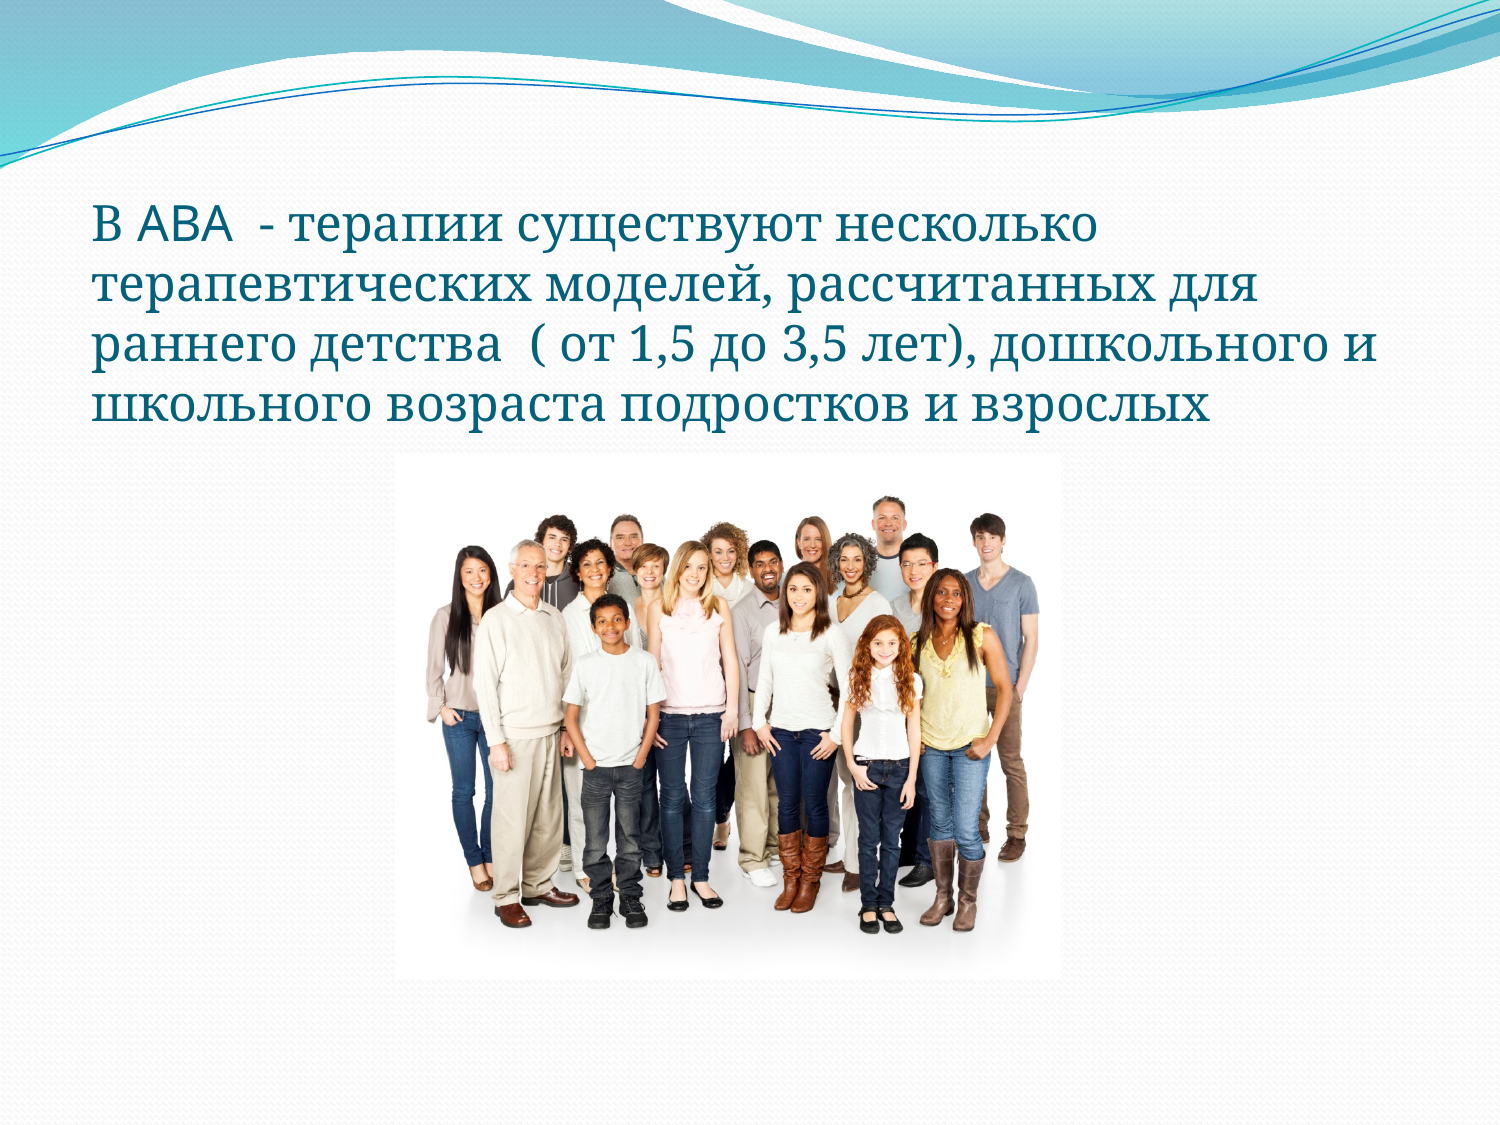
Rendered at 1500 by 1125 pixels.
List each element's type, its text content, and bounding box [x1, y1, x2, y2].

picture [395, 453, 1061, 980]
list В ABA - терапии существуют несколько терапевтических моделей, рассчитанных для раннего детства ( от 1,5 до 3,5 лет), дошкольного и школьного возраста подростков и взрослых [76, 184, 1427, 457]
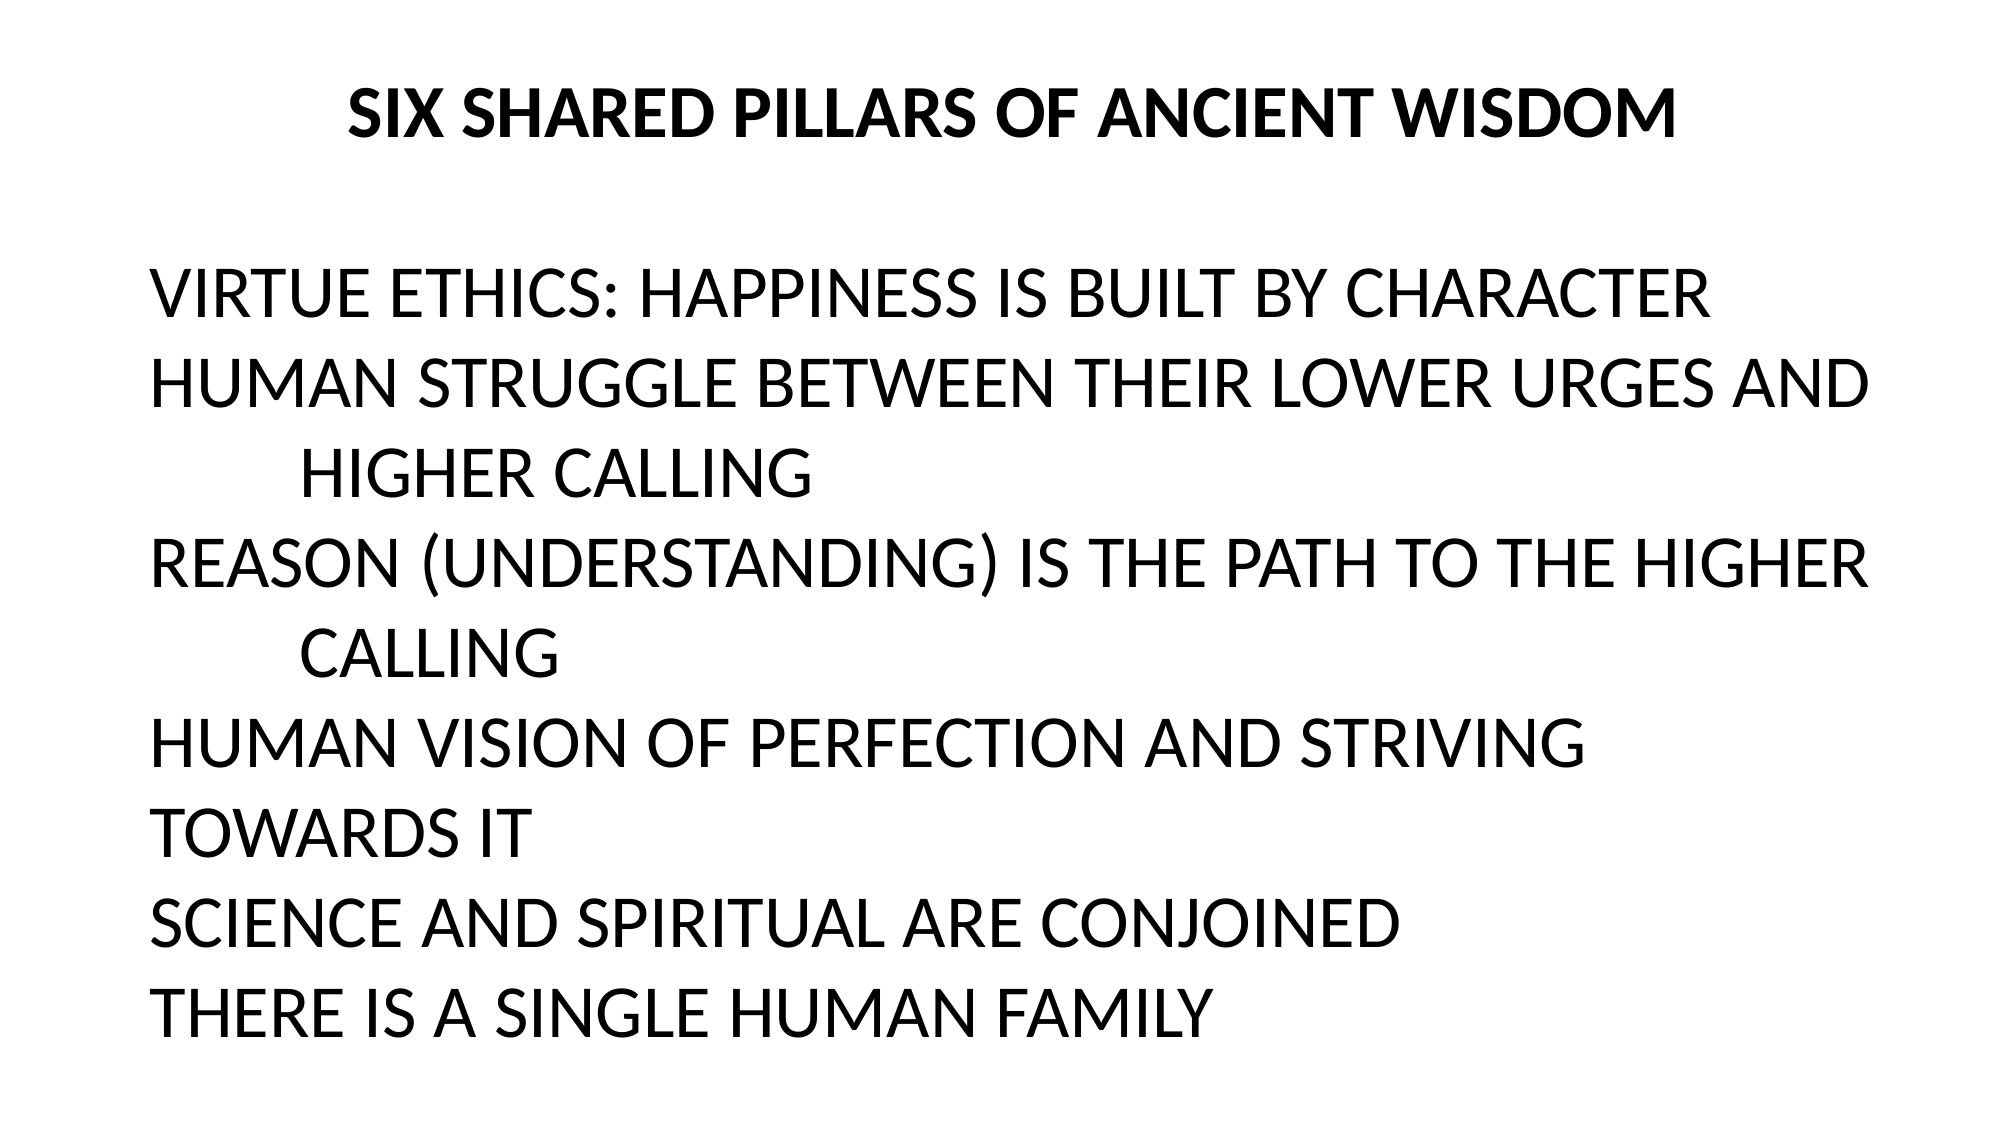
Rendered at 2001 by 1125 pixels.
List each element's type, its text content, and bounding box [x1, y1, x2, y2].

-=-=-

### Task goal:
Exactly the lines from the one with "Rendered at 2001 by 1125 pixels." through the last line of the listing above must make up your answer.

### Answer for the task:
Rendered at 2001 by 1125 pixels.
List each element's type, its text content, and bounding box [x1, y1, x2, y2].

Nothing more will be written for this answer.